#### PROBLEM DESCRIPTION:
Duplicate the lines of the listing below word for word, starting at the very first line and ending at the line that contains "ときに、たとえばショートパンツ/ Tシャツよ".

-- STORED DATA follows --

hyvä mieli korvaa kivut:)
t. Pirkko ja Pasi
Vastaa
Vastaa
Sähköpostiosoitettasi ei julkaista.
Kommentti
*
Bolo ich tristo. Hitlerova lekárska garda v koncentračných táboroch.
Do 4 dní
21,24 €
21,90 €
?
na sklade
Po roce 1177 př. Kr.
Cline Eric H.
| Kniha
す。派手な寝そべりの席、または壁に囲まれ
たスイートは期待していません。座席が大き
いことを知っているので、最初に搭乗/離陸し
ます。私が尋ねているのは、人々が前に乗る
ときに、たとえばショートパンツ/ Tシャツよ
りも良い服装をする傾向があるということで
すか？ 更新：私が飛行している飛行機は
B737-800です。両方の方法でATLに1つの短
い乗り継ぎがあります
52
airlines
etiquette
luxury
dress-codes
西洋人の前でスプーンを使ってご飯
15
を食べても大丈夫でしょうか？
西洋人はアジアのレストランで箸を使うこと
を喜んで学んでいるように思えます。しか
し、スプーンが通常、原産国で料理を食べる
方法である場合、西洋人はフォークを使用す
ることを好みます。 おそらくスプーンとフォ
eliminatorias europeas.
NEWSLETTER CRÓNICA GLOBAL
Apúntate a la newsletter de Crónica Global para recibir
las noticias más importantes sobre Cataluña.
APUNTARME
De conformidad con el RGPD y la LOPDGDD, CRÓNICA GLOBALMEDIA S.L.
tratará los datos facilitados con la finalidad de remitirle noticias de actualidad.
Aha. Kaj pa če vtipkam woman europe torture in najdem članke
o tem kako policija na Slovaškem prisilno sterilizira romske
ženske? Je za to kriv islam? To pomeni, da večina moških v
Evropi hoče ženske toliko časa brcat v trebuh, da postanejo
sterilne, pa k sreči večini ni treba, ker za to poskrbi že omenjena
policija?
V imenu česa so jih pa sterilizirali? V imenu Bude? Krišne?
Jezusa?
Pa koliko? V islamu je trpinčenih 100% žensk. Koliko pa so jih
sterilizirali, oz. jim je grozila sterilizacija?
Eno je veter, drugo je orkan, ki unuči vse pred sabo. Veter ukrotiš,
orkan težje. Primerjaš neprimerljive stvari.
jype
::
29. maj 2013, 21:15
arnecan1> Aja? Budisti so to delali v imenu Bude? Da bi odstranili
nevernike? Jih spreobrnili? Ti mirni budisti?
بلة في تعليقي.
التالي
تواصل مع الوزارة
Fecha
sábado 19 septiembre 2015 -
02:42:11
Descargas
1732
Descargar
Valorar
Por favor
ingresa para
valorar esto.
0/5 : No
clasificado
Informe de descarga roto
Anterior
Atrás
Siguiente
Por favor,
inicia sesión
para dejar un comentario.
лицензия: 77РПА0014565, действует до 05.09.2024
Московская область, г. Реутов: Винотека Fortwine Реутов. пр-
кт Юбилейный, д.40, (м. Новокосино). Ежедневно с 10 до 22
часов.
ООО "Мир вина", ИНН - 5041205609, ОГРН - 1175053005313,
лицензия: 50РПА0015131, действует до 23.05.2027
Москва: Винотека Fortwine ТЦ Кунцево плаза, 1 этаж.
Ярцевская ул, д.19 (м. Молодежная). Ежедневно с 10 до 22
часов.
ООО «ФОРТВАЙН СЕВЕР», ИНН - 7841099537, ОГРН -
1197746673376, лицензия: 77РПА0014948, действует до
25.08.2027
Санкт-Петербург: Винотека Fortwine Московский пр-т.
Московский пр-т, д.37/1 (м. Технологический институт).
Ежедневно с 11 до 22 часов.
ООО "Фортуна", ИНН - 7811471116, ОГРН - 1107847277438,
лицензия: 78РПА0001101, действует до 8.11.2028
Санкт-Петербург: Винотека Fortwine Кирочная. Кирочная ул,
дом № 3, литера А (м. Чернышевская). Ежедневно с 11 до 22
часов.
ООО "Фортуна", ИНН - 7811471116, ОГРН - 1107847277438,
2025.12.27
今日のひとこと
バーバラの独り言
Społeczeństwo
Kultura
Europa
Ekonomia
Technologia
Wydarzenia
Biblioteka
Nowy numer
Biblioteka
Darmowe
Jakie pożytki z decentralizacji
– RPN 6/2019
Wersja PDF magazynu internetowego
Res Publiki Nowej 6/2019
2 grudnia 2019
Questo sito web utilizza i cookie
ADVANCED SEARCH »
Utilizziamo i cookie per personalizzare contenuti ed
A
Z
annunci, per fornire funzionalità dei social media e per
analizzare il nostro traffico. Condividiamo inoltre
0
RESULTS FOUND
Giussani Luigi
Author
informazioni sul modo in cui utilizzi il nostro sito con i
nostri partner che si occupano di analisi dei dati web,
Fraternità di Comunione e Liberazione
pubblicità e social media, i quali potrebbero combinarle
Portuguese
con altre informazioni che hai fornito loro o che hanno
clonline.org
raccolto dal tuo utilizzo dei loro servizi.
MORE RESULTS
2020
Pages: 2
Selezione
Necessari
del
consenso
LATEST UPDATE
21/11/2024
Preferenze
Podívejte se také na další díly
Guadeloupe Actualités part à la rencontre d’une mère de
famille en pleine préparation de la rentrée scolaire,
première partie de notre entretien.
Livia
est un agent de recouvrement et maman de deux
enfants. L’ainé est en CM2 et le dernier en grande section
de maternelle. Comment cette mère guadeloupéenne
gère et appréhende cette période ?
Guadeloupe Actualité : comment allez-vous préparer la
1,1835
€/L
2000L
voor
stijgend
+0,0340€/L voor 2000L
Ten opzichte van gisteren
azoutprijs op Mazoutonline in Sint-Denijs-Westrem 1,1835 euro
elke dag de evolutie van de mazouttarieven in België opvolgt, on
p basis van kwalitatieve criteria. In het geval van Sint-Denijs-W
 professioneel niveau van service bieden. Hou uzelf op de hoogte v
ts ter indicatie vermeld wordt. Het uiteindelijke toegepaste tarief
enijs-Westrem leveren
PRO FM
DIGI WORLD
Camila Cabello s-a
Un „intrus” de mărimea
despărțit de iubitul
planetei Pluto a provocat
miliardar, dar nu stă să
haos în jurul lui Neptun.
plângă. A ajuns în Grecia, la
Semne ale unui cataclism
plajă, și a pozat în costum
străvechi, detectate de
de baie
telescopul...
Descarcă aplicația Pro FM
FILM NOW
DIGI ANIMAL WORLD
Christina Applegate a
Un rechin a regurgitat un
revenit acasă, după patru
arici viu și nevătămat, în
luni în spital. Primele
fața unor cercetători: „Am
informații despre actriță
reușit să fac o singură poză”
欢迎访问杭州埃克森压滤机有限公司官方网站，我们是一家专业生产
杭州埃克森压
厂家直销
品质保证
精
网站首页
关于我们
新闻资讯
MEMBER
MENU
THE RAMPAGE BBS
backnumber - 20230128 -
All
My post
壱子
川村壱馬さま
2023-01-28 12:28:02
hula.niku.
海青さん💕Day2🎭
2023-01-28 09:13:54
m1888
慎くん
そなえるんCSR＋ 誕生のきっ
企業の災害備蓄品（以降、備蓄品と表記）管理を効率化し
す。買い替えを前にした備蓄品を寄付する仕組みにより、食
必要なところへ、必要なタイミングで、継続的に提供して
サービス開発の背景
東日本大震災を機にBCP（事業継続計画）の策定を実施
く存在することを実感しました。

-- STORED DATA concluded --

#### RESULT FOR THIS EXERCISE:
hyvä mieli korvaa kivut:)
t. Pirkko ja Pasi
Vastaa
Vastaa
Sähköpostiosoitettasi ei julkaista.
Kommentti
*
Bolo ich tristo. Hitlerova lekárska garda v koncentračných táboroch.
Do 4 dní
21,24 €
21,90 €
?
na sklade
Po roce 1177 př. Kr.
Cline Eric H.
| Kniha
す。派手な寝そべりの席、または壁に囲まれ
たスイートは期待していません。座席が大き
いことを知っているので、最初に搭乗/離陸し
ます。私が尋ねているのは、人々が前に乗る
ときに、たとえばショートパンツ/ Tシャツよ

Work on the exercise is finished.